- Do this: In the material below, turn everything from the line containing "Q: What's the total number of crayons here?" down through the line containing "Q: How many cupcakes are visible?" into a JSON list of strings, one string per line, with blank lines omitted. Leave the pictures out of your answer.

- Entries:
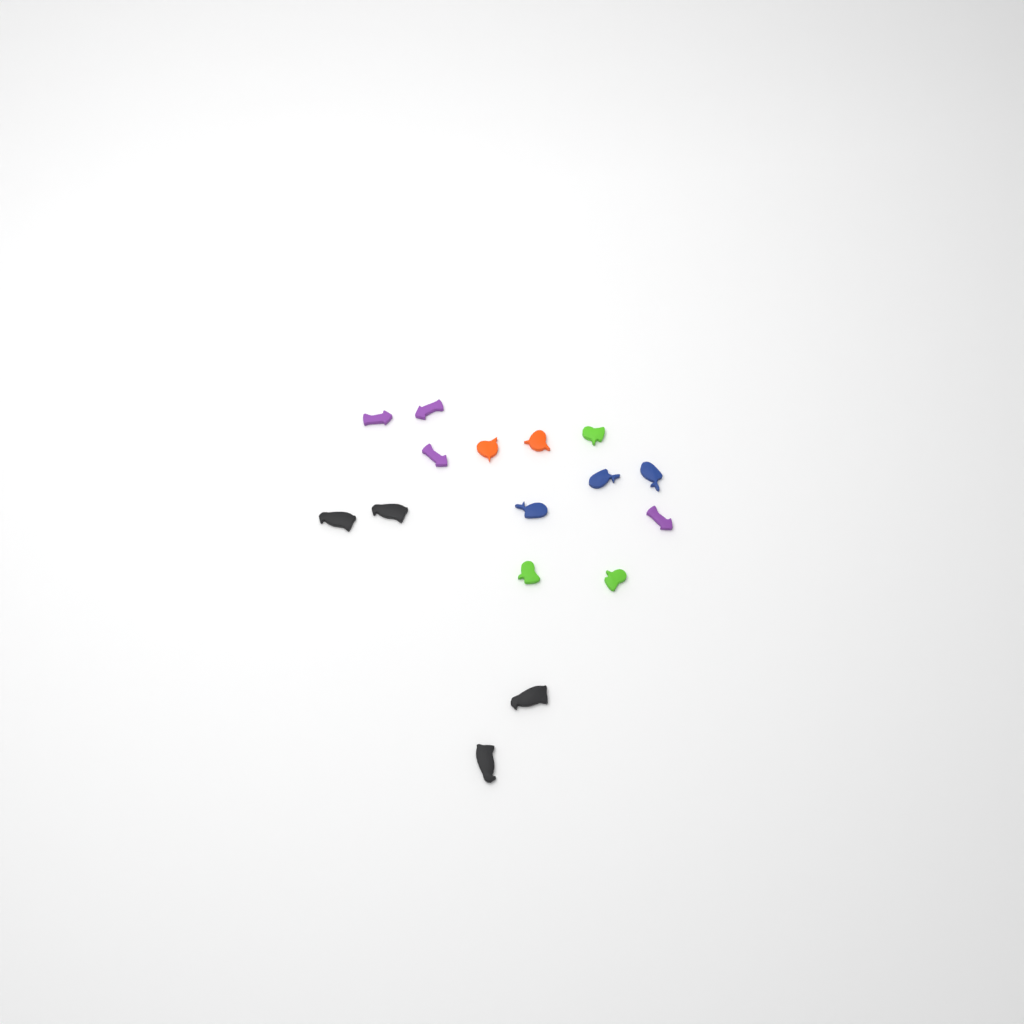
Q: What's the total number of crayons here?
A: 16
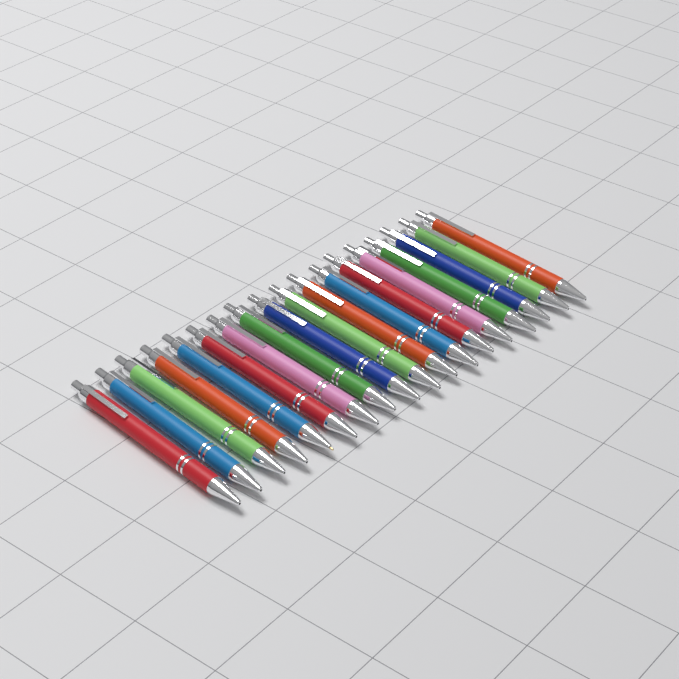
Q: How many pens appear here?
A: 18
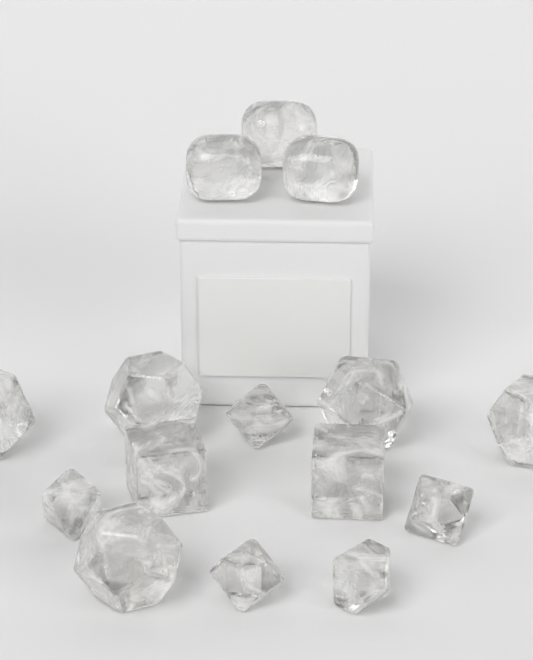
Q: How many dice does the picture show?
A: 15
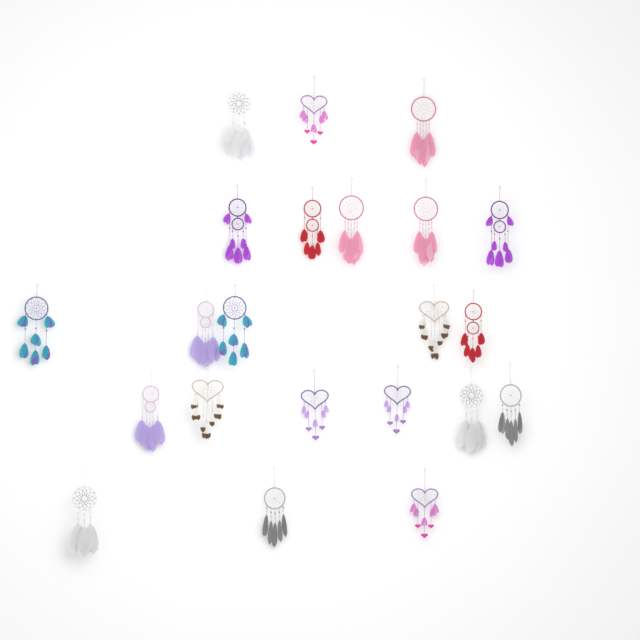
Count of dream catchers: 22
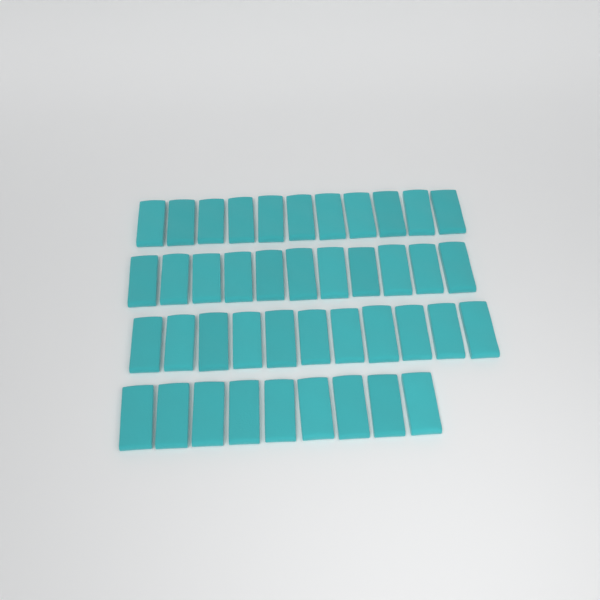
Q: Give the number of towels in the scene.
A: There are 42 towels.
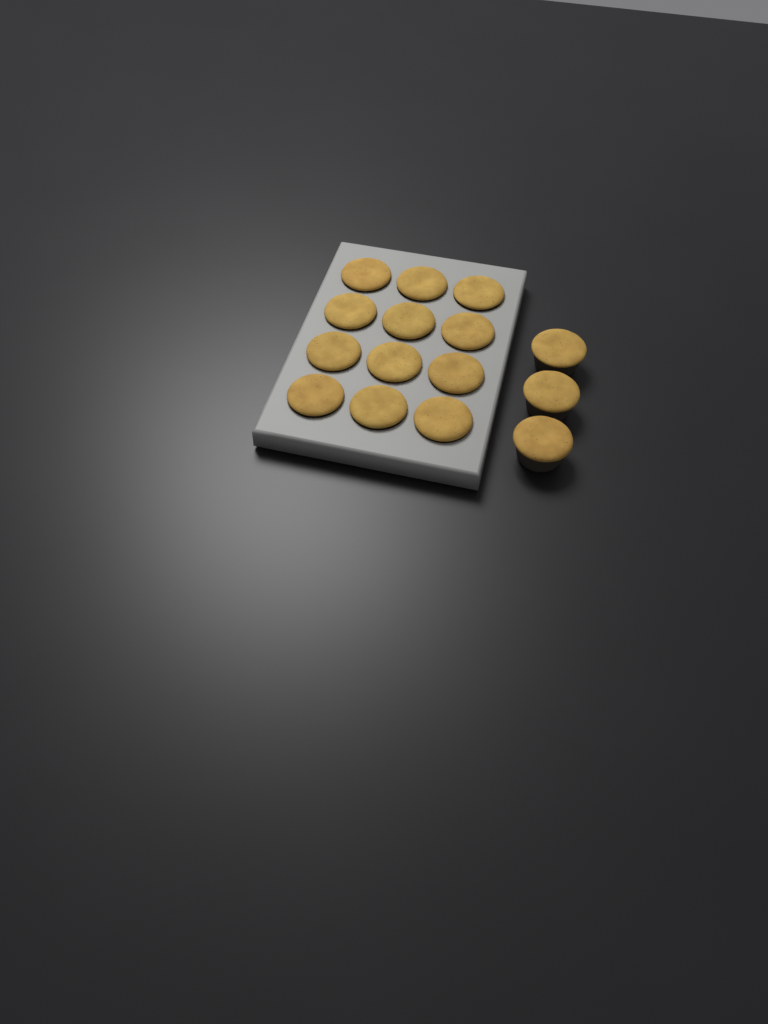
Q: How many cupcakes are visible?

---

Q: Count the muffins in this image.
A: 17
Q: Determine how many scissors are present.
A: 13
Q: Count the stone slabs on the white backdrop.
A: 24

- Response to this exercise:
[
  "Q: What's the total number of crayons here?",
  "A: 16",
  "Q: How many pens appear here?",
  "A: 18",
  "Q: How many dice does the picture show?",
  "A: 15",
  "Count of dream catchers: 22",
  "Q: Give the number of towels in the scene.",
  "A: There are 42 towels.",
  "Q: How many cupcakes are visible?"
]